Vietnam is undergoing a consultation process to amend its Land Law and the related Housing Law, amid declining consumer and investor confidence in Vietnam’s real estate market following rising interest rates and the arrests of two well-known property tycoons.
Vietnam’s land, housing and real estate laws are publicly perceived as confusing and complex. A resolution of the Communist Party’s Central Committee issued on June 16, 2022, raised public hopes when it stated that the new laws should harmonize the interests of the people, investors and the state.
Yet the government’s draft land and housing laws have been criticized by local actors and business associations for failing to address systemic land and housing issues.
Since land is exclusively controlled by the state, a perennial cause of concern is the state’s power to compulsorily acquire land without paying fair compensation. In Vietnam, the state can acquire land for an array of vaguely defined reasons, including for “national economic development”, for the benefit of community or national interests, and for security purposes.
State officials, particularly at local levels, make all the key decisions relating to land acquisition and allocation. The compensation paid for compulsorily acquired land is based on price frames fixed by the state, not the land’s market value. The discrepancy between land valuation and low compensation prices leaves land evictees and investors unhappy.
The draft land law stipulates specific cases where the state can acquire land to develop for the national and public interest, potentially making the law clearer. It also removed state price frames, which fixed land prices for five years, in favor of a more flexible yearly price guide developed by the People’s Committee at provincial levels, which promises to be based on the market.

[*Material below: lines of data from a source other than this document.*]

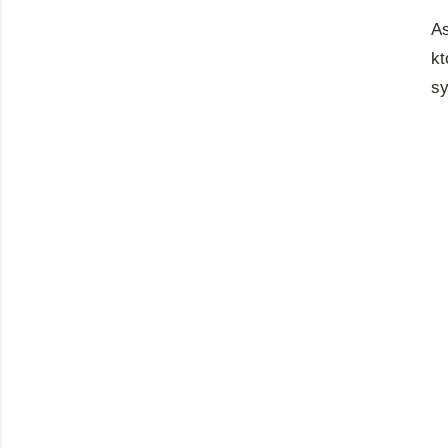
A
kt
sy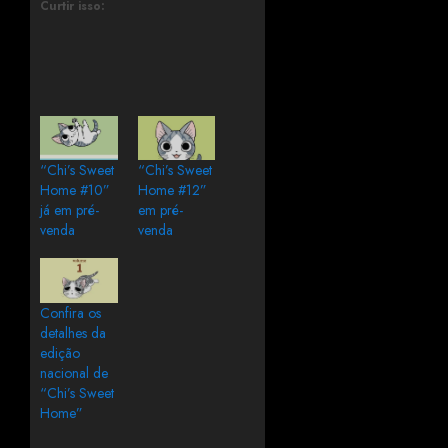
Curtir isso:
“Chi’s Sweet
“Chi’s Sweet
Home #10”
Home #12”
já em pré-
em pré-
venda
venda
Confira os
detalhes da
edição
nacional de
“Chi’s Sweet
Home”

Although this has been welcomed, many commentators are skeptical about whether the amendment can be implemented as there is little guidance on how the market land price is to be established. Because the People’s Committee remains in control of determining land prices, the state is both a player and an umpire in the land acquisition and development process.
Another issue that highlights Vietnam’s statist approach to land is the inability of investors to use land rights as collateral to borrow money from foreign lenders. Under the 2013 Land Law, no foreign lender is permitted to mortgage the land use rights of a Vietnamese borrower.
Some groups are lobbying for an amendment to the law which would enable businesses to mortgage their land use rights in exchange for international funds for large economic projects. The government’s response has been cautious, despite proposals from experts to ensure “no foreign organization can have legal authority over Vietnamese land.”
Proposed changes to the Housing Law have also caused controversy. Vietnam’s tenure laws traditionally distinguish between land and houses. While the socialist manifesto calls for the abolition of private property, including land, socialist governments allow for house ownership as the asset is not regarded as a factor of production.
The right to house ownership is indefinitely protected by the Vietnamese constitution. But a proposal in the draft Housing Law has caused concern because it could limit the rights of apartment owners to 50-70 years.
Given Vietnam’s large population and its sizable rich-poor gap, apartments are popular and often the only way for young families and youth to enter the property market.
In 2022, the Ministry of Construction stated it was considering putting a 50–70 year cap on apartment ownership, citing the United States’ 99-year leasehold period as precedent. But the proposed amendment created public angst as it provided an administrative process to strip apartment owners of their ownership rights.
As private land ownership predominates in the United States and state ownership of land predominates in Vietnam, Hanoi’s policymakers have not fully considered the policy implications of the proposed changes.
Though the new draft has removed the reference to an apartment ownership cap, the amendment remains controversial as people could lose their ownership rights if their apartments are deemed unsuitable for habitation. There is also uncertainty about how residential relocation will occur and whether fair compensation will be provided.
Commentators are now calling for policymakers to embrace new modes of thinking. For example, lawyer Nguyen Tien Lap has urged for land to be viewed as a “living space”, not merely as a commodity, and for the community to be given a genuine voice in land governance.
He has also called for the removal of some grounds for compulsory state land acquisition, arguing that the current overlap of many existing grounds increases the likelihood of legal misinterpretation and abuse.
If history is a guide, the new laws will build on older principles. But a problem lies in Vietnamese policymakers’ attempt to import the idea of an apartment ownership cap without transferring its meaning. Such legal transplantation rarely succeeds.
Statist land regulation will not make way for market-led regulation. Senior Vietnamese political leaders have made it clear in 2022 that state land ownership is an enduring principle. Similar debates arose in 2013 and resulted in little fundamental change to the laws.
While senior leaders cite social stability as an important consideration in assessing any amendment, they overlook the reality that the status quo is already contributing to angst and instability in Vietnamese society.
It will be difficult for government narratives to continue to placate public concerns amid rising living costs and fears of land and housing deprivation.
Toan Le is a Senior Lecturer in the School of Law at Swinburne University of Technology.